As for our relationship with Mexico, in a more rational policymaking universe we would engage with its government to develop a regional, North American migration policy that reflected our interdependence. After all, in 2023 more than half the migrants seeking to cross our southern border came from countries beyond Mexico, and the occasional overwhelming spikes in arrivals tend to be driven by events in Venezuela or Central America. North America would do well to have a coordinated approach to immigration for the entire region, in the same way the European Union does. We would also try to align our energy policies and work toward shoring up the rule of law and democracy. The U.S.-Mexico relationship should be a considerable asset for both countries, but politics undermines its potential.

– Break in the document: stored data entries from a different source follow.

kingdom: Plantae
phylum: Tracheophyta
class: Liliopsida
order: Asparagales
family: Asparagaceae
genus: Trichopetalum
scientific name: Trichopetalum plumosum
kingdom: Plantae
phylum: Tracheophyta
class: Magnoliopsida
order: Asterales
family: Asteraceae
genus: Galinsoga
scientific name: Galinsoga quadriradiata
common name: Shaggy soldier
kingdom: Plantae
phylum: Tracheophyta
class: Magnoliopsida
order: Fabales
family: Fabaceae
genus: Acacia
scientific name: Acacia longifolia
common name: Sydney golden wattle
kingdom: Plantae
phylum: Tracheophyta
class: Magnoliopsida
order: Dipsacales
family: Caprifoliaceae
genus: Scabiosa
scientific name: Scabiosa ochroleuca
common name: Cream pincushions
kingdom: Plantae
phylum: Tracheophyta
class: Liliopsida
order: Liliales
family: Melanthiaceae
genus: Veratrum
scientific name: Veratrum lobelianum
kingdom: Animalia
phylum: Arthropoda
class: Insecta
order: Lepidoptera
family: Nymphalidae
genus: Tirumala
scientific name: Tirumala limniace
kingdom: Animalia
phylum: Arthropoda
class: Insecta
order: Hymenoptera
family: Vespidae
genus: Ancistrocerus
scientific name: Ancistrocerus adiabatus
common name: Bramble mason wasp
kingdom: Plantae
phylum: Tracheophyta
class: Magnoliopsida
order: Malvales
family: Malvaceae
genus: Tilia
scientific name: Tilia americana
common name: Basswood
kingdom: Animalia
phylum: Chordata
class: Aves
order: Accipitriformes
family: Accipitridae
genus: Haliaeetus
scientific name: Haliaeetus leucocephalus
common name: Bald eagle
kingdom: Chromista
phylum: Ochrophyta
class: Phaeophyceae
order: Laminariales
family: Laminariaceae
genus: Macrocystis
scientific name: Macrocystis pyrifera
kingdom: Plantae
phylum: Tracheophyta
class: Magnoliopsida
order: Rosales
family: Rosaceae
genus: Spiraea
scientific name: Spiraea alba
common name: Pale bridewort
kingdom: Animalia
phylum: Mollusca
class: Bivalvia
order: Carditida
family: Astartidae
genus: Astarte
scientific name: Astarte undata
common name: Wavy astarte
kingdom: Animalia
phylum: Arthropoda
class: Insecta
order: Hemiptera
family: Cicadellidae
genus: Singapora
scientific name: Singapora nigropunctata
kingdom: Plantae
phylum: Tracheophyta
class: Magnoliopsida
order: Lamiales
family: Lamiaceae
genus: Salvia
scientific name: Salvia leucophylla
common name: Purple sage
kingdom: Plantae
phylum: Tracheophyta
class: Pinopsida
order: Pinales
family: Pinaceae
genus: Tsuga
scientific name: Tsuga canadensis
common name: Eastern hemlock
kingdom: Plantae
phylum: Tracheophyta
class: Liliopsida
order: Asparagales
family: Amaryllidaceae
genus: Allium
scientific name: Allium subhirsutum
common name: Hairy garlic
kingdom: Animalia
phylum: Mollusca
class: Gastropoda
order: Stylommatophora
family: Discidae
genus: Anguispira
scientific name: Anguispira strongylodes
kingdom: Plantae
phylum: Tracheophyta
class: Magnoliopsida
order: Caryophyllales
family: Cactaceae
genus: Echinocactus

This is also true of America’s own relationship with its immigrant population, not to mention our heritage as a nation of immigrants. Immigration is a blessing the U.S. needs to nurture and manage, but our shared politicized narratives on the subject are veering so dangerously off course that a serious contender for the presidency can pass off talk of deporting millions of hardworking immigrants as a sensible proposal. If we continue down this road, we may end up with a truly existential crisis, not just one made up to fire up a political campaign.